暴君陛下の愛したメイドⅠ《修正版》








久しぶりにやって来た隣の町は、以前来た時とは比べ物にならないぐらい活気が増していた。


「うわ~……凄い」


思わず目の前の光景に声を漏らす。


まさに『人!人!』と言った感じで、直ぐにはぐれてしまいそう。


国境近くの町と言う事もあって、他国の文化を取り入れた建物や、露店に並ぶ輸入品は実に面白い。


まさに、目を引くものばかりだ。


「グラント待って…」


昔、この町に来た事があると言ってもこんな人の多い状況の中グラントとはぐれてしまったら、きっと迷子になってしまう事間違いない。


はぐれないようにグラントの腕に手を回して、町の観光を堪能する。


見て歩いていると、町の一角にあるお店を発見した。


「ねぇ、あのお店に入っていい?」


「別に良いけど」


観葉植物や鉢物のお花が店先に飾られたお洒落な外見がとても素敵なお店の中へ入る。



店内の天井からは花を乾燥させたドライフラワーが吊るされてある。


「凄い……こんな物まで売ってるのね」


思わず種類の多さに感動する。


「花の何がそんなに良いんだ?」


グラントはやはり詰まらないのか。


不思議そうな目で私を見ていた。


「ふふっ…。

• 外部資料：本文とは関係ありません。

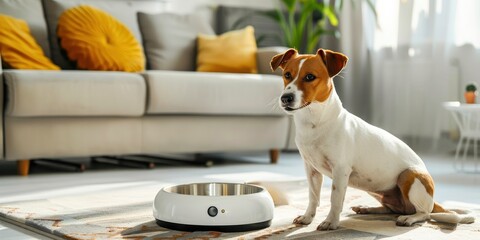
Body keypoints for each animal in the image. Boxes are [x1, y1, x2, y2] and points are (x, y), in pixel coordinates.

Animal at [268, 48, 474, 231]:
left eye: (310, 77)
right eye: (287, 75)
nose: (286, 98)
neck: (315, 122)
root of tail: (433, 199)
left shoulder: (340, 170)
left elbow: (335, 199)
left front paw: (330, 222)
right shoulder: (311, 170)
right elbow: (313, 197)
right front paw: (307, 218)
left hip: (409, 176)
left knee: (424, 213)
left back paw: (409, 219)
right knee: (393, 209)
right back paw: (367, 208)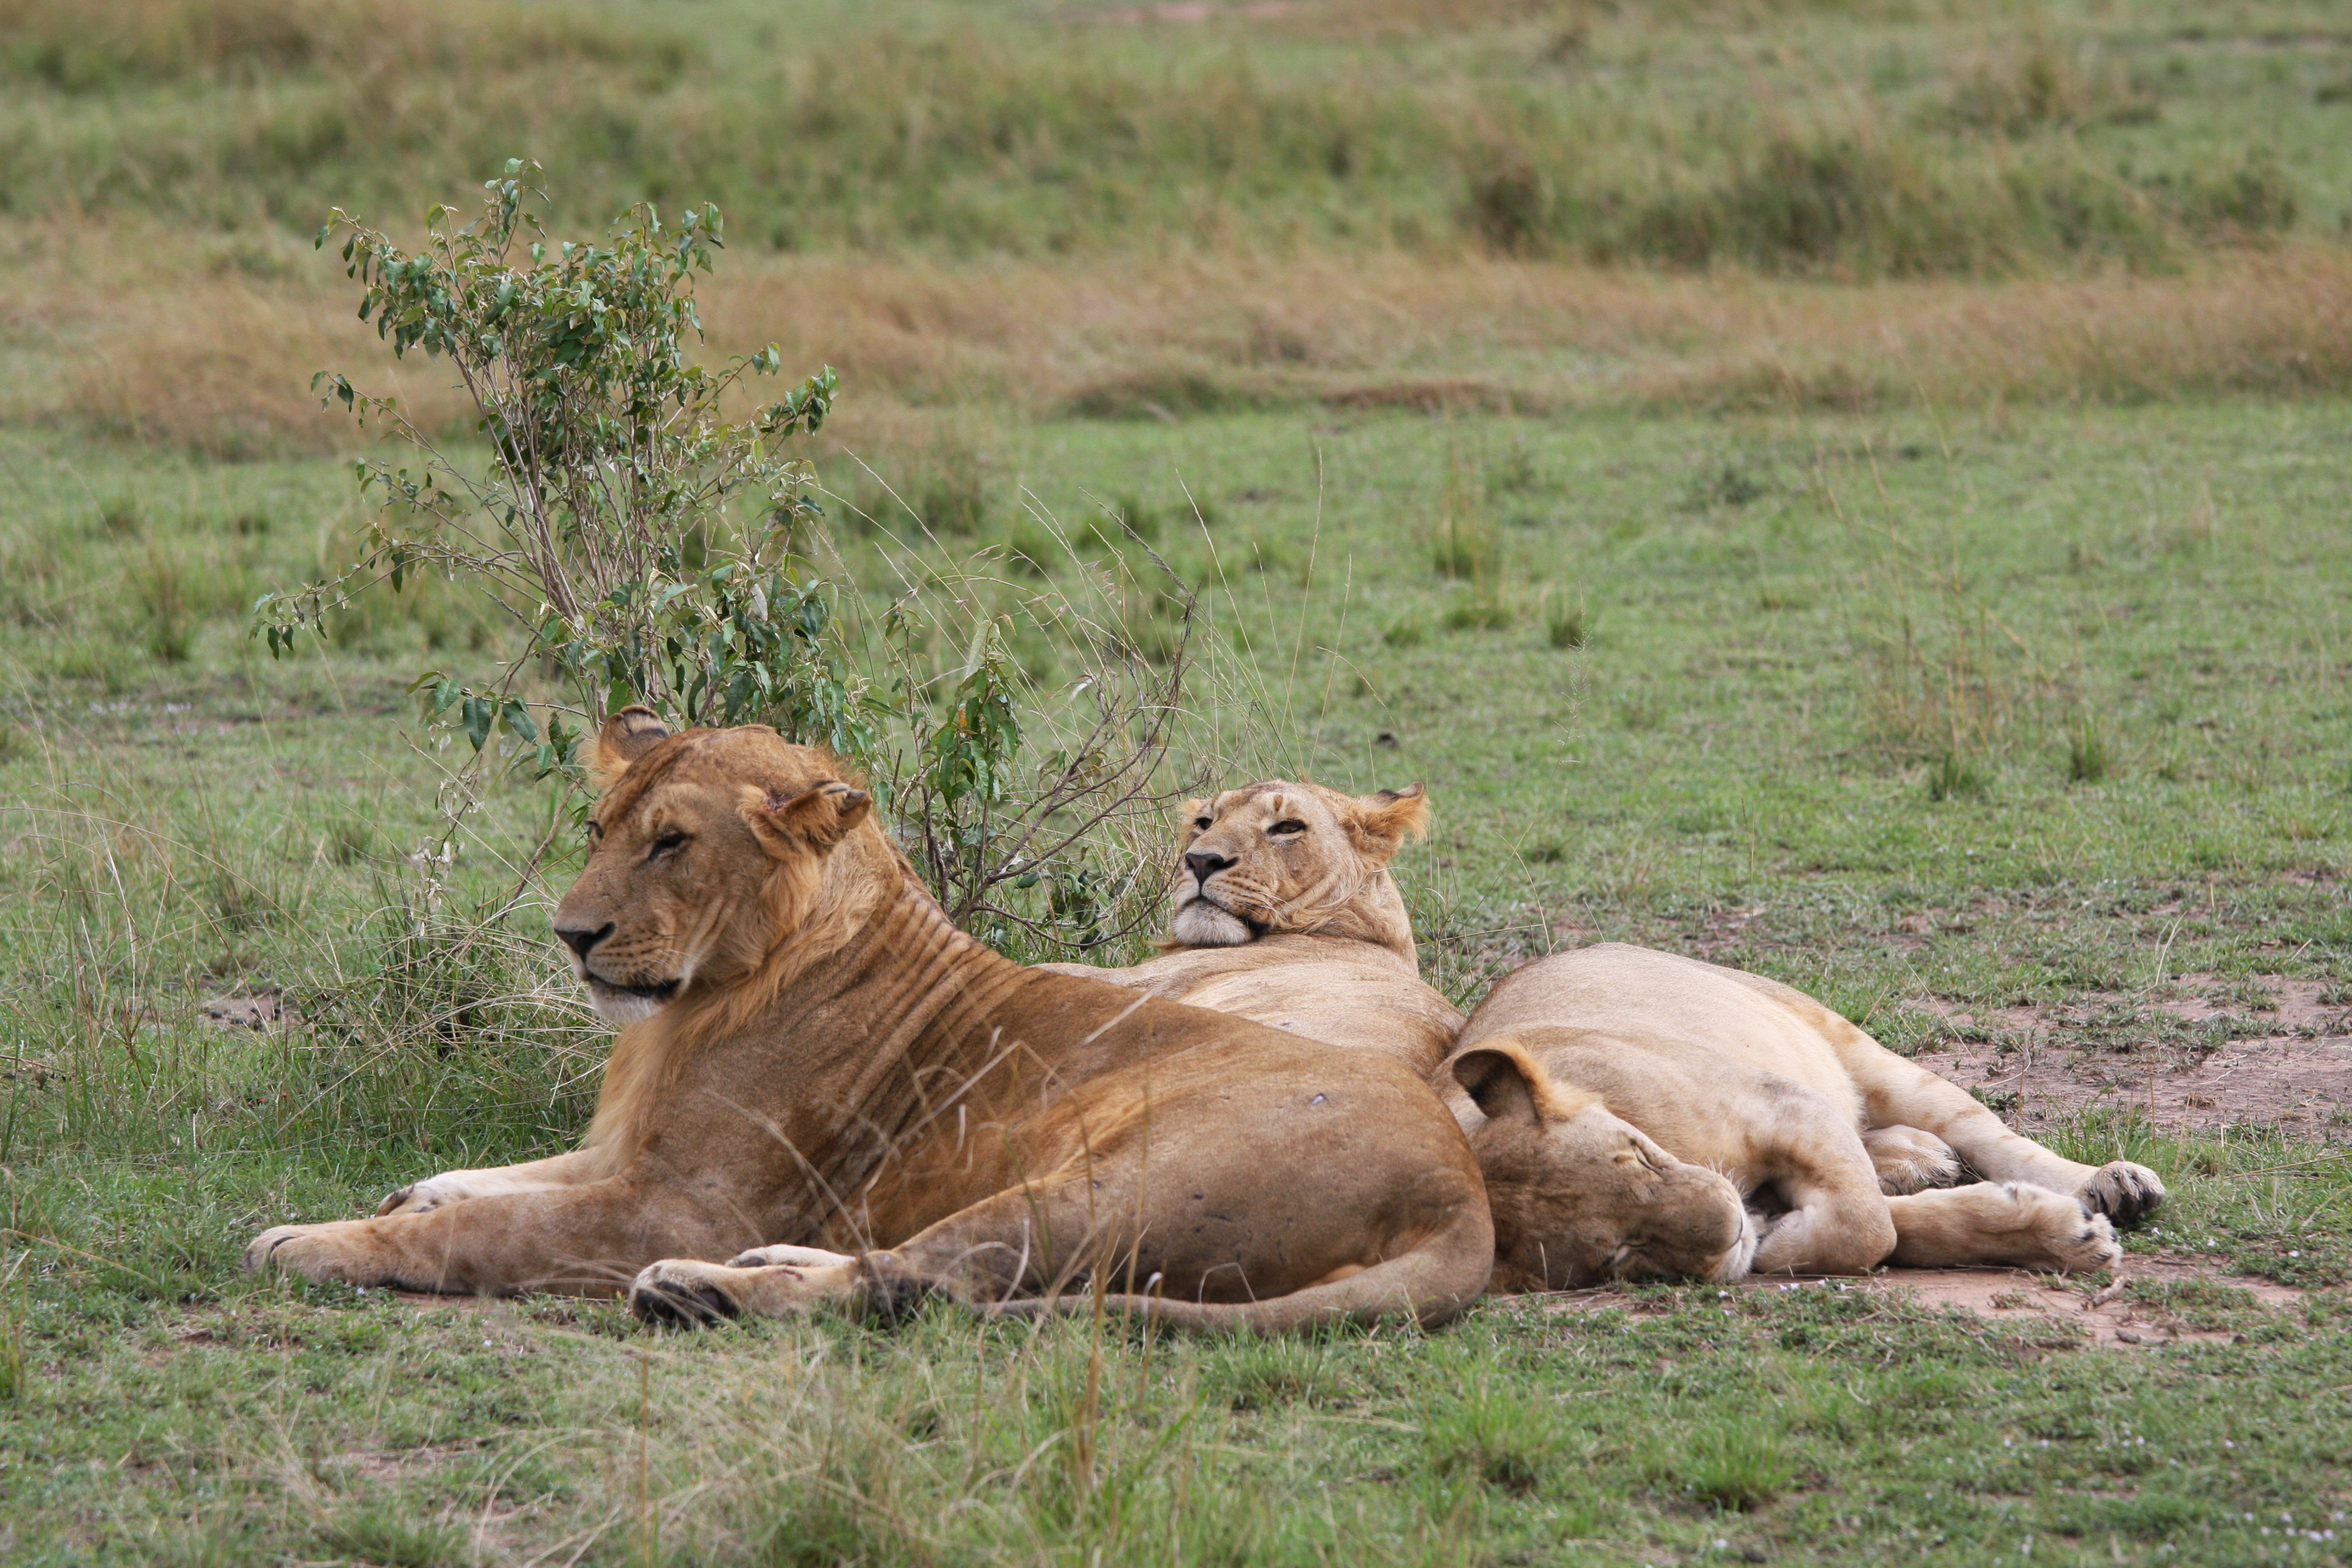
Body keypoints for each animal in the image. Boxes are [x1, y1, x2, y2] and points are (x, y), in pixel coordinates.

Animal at [1429, 945, 2163, 1288]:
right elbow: (1899, 1228)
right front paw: (2065, 1236)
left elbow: (1863, 1228)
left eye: (1638, 1153)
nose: (1730, 1228)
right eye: (1619, 1252)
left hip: (1846, 1042)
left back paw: (2114, 1183)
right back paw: (1915, 1160)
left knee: (1981, 1128)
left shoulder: (1782, 1104)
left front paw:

いずれ分かるわよ」


私としては異国の珍しい花まで置いてあって、かなり楽しいけれど。


……あ、この花お城の雰囲気にピッタリかも。


丁度会議室の掃除をしていた時、その花瓶に似合う花があれば良いなー…と思っていたところだ。


「何、それ買うの?」


「良いなぁ~って思って」


「ふ~ん…」


「でも、駄目ね」


「何で?」


「持って帰るまでに、きっと萎れてしまうわ」


本当は持って帰りたいけれど。


枯れた花を持って帰っても仕方ない。


………枯れた花?


「そうだわ!」


枯れた花なら、持って帰っても問題はない。


私はそうと決まるとドライフラワーの置いてあるコーナーへと向かった。